*EXERCISE AIM:* Identify every line in the entries below that contains the string "fretlessbass" and copy each such line. Case counts when matching.

*Saved data entries:*
——

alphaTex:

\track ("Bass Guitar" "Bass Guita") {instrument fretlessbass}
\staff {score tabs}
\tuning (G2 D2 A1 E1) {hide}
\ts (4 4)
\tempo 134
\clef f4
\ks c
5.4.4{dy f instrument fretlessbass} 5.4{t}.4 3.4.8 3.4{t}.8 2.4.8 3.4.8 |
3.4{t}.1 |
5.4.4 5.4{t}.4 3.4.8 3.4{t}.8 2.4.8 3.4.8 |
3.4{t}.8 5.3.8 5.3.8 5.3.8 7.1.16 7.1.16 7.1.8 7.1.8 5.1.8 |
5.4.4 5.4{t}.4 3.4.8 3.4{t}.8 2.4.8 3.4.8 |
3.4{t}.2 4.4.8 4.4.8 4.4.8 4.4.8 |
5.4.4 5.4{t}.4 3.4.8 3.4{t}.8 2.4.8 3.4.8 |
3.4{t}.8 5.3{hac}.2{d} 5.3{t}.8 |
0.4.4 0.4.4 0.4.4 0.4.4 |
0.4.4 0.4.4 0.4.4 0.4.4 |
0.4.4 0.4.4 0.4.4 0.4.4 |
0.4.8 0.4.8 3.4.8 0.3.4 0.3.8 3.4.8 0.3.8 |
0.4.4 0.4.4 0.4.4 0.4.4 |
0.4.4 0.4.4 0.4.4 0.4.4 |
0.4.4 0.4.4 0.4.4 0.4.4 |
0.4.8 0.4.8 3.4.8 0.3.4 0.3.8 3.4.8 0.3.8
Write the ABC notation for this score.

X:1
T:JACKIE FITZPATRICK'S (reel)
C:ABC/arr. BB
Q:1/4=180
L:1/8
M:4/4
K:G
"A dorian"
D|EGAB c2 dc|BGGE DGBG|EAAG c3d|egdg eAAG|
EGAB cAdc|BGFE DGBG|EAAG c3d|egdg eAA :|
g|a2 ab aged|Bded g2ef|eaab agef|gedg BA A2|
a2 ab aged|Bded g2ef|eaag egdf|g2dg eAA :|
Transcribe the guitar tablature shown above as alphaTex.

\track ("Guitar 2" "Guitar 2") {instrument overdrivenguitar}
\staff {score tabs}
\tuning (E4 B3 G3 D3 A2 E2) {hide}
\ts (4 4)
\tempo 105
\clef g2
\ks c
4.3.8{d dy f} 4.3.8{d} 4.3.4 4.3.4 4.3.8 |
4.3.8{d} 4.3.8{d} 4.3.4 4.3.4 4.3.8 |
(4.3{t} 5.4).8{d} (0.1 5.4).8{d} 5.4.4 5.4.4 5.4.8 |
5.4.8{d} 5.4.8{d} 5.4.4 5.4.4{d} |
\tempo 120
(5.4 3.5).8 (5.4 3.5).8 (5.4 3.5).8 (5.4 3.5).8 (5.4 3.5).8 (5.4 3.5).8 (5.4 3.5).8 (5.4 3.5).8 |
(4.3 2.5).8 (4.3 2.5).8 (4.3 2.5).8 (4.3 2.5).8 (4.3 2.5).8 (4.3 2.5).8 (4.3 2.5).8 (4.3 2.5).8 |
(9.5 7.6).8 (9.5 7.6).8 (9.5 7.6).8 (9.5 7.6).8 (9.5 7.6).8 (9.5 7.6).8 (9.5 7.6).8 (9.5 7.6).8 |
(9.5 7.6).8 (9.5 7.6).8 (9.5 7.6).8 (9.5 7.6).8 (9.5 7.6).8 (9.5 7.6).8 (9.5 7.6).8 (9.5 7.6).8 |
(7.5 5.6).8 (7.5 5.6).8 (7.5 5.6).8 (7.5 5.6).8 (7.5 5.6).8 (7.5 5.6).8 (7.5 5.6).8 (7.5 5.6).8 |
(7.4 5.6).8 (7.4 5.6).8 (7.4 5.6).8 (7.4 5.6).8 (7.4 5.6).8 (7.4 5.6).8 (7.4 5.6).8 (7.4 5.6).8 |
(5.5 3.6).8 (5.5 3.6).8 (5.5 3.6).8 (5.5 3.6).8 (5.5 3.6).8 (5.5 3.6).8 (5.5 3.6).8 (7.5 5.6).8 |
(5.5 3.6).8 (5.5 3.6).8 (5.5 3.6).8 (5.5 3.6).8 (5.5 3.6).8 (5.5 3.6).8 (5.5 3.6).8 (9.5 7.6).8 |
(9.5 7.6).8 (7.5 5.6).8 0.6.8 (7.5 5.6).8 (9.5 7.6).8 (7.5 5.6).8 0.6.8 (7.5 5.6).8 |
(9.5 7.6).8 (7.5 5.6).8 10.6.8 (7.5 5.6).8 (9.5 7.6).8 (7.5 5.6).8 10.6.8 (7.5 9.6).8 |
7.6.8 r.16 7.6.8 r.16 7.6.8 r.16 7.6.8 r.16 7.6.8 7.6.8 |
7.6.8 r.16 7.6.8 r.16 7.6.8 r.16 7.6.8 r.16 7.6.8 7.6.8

——

*EXERCISE RESPONSE:*
\track ("Bass Guitar" "Bass Guita") {instrument fretlessbass}
5.4.4{dy f instrument fretlessbass} 5.4{t}.4 3.4.8 3.4{t}.8 2.4.8 3.4.8 |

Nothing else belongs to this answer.